One NHS Finance is leading work to ensure the NHS finance function at the most senior levels is representative of the function as a whole. The HFMA supports this programme and will publish the latest version of its regular finance function census in the new year.

But the association also wants its own committees and special interest groups to reflect its and the finance family’s make-up. The HFMA will actively look to increase opportunities for under-represented groups and will specifically target its resources to these areas, including providing bursaries for under-represented groups across its qualifications.

Mr Bond adds a final dimension to his strength in numbers theme. Given the significant financial pressures in the year ahead, finance individuals and teams will need to show great mental strength at times. He says they should take confidence from the robustness of the numbers backing their arguments.
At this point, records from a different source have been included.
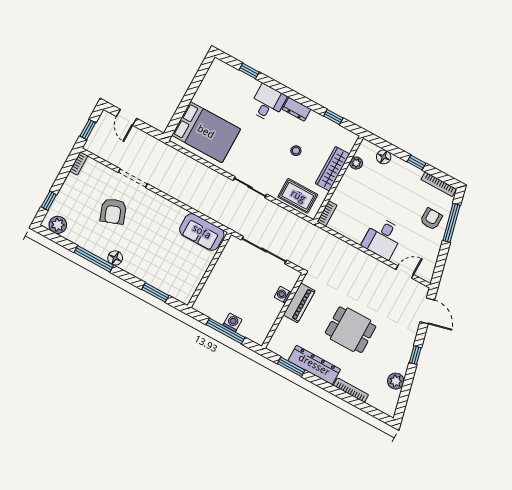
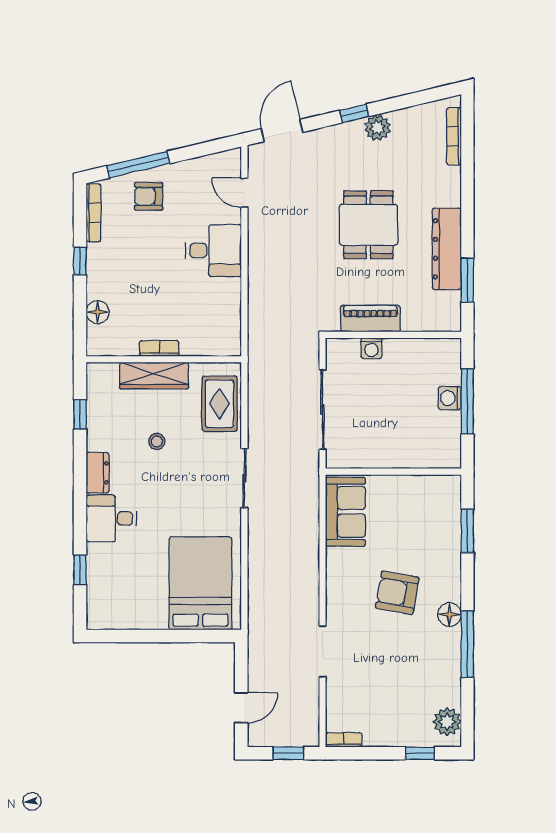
plant: (356, 163) -> (128, 346), removed
armchair: (113, 211) -> (397, 593), moved, turned -150
bookcase: (327, 213) -> (159, 348), moved
plant: (396, 381) -> (377, 128), moved
bookcase: (351, 390) -> (454, 136), moved

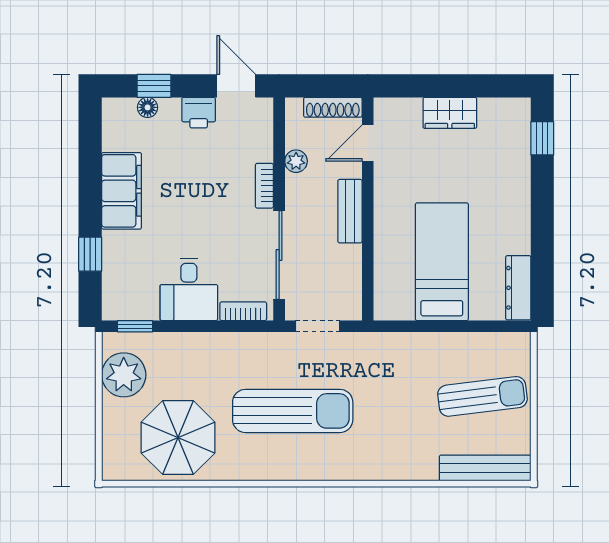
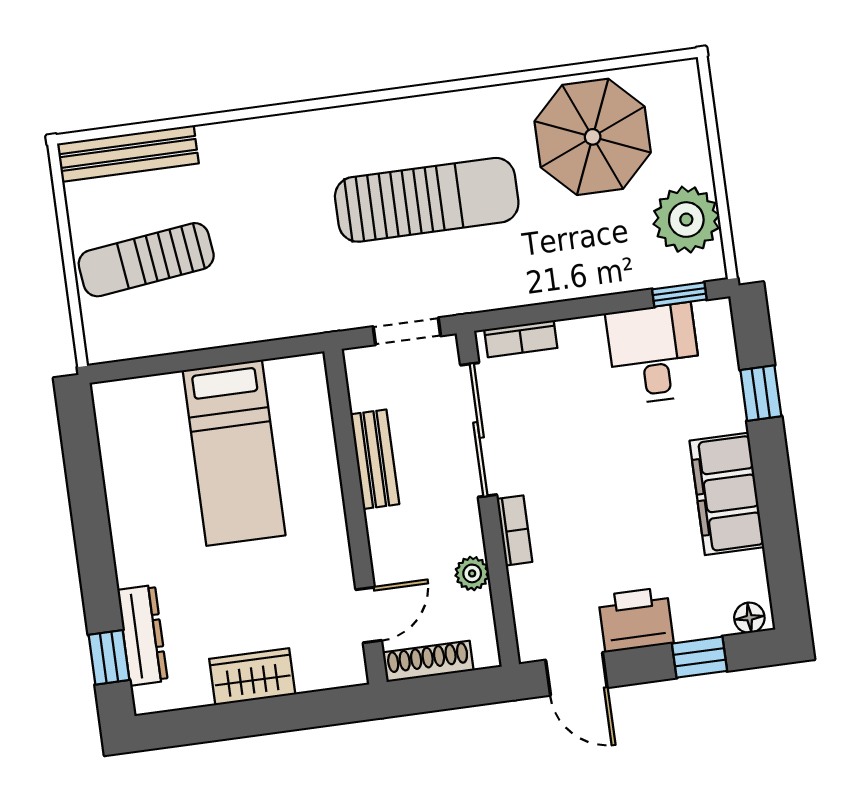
floor lamp: (148, 107) -> (749, 618), moved
printer: (199, 113) -> (636, 620), width x1.36, depth x1.24
bench: (350, 211) -> (375, 459), moved
dresser: (518, 288) -> (143, 635), moved
desk: (189, 289) -> (654, 354), moved
sun lounger: (293, 411) -> (427, 200), turned 180

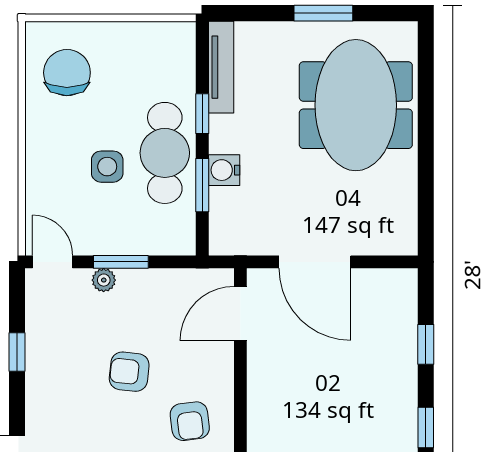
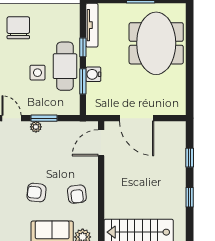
armchair: (129, 372) -> (36, 193), moved

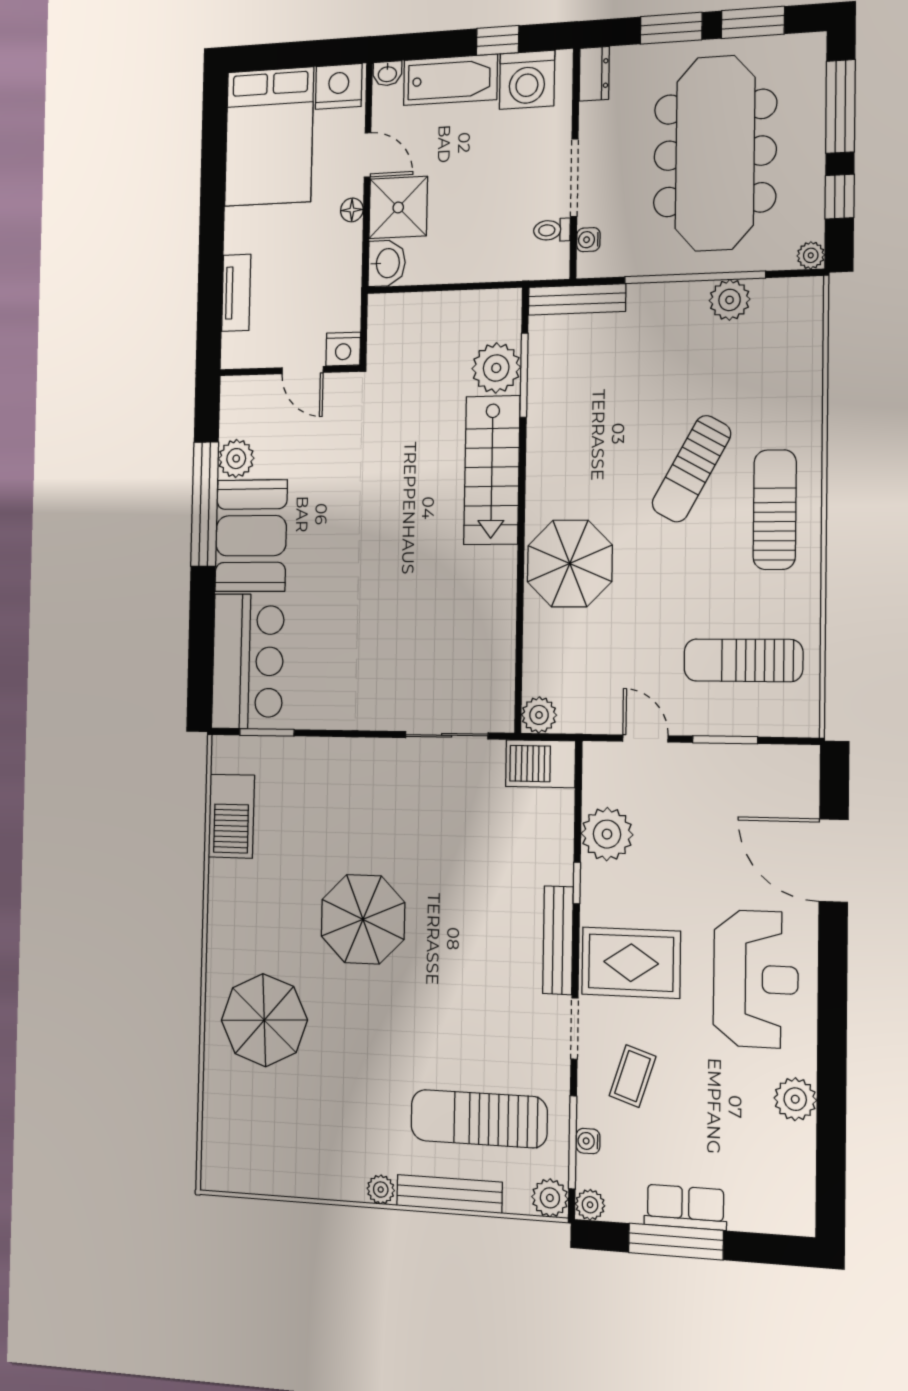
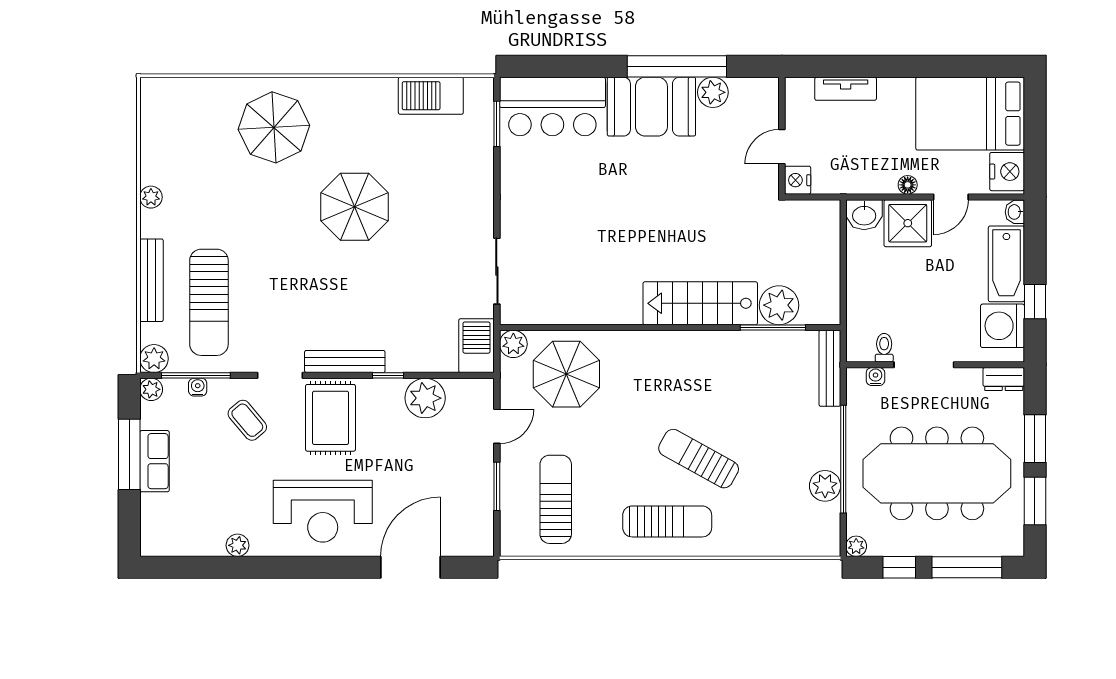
parasol: (570, 564) -> (566, 374), moved
coffee table: (633, 1076) -> (247, 420), turned 32
plant: (795, 1099) -> (237, 545), width x0.73, depth x0.73
sun lounger: (479, 1119) -> (209, 302), turned 180
plant: (381, 1190) -> (151, 197), moved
However, he reminds finance professionals that they are not alone. As well as their wider finance teams, they also have a whole NHS finance family to lean on. Networking, sharing problems and solutions with colleagues at events and recognising the value of meeting people face-to-face occasionally, rather than everything being online, will be vital. Finance practitioners should also make themselves fully aware of the support available through coaching and mentoring via the association and One NHS Finance programmes.

Finance teams will inevitably be at the heart of the service and finance challenges in the years ahead. But there are also opportunities for finance professionals to help their organisations and systems to push forward on the efficiency and value agenda and a chance for the profession to show its strength.

A head for heights

Lee Bond has worked in Hull as chief finance officer for 10 years and took on the additional lead finance role at Northern Lincolnshire and Goole NHS Foundation Trust in 2020.HALF PORTRAIT_LeeBond-002
 

He started in the NHS in 1993, fresh out of university. At his first organisation, Sheffield Children’s Hospital, he undertook finance tasks including registering invoices, receipting goods and chasing debts. He stayed 13 years, gaining his CIMA qualification and becoming finance director in 2003 – his first director position.

‘One of the real benefits of being in a small organisation was that you got to see all aspects of its operations,’ he says. ‘I wasn’t lost within a division in a big hospital.’ One of the biggest challenges he faced in those early years as a director of finance was providing the finance lead for the trust’s successful foundation trust application – becoming the first children’s hospital in the country to gain that status.

Following this, Mr Bond became finance director at Sherwood Forest Hospitals NHS Foundation Trust, with shorter stints at the East Midlands Strategic Health Authority and with the team at Central Manchester Hospitals, before he took the role in Hull.

Mr Bond also spent 18 months as the lead finance officer for the emerging Humber and North Yorkshire ICS. He says being chief finance officer for two trusts is fascinating. ‘There are really good things on both sides – but also things that could be shared and improved – and I have great staff in both finance teams,’ he says.

The trusts already share a chairman, chief finance officer and a newly appointed chief information officer and are engaging on a possible move to a formal group structure.

Out of work Mr Bond has an extreme way to relax – snowboarding in winter; downhill biking in the Alps in summer. His friends refer to him as ‘admin’ due to his tendency to fall off.

They’ve also had a go at parapenting (a cross between hang-gliding and parachuting) off mountains, white water rafting and canyoning. ‘It all scares the hell out of me,’ he says, ‘but it stops me worrying about work.’

Mr Bond lives with his partner Joanne, who also works in the NHS, and they have four children between them.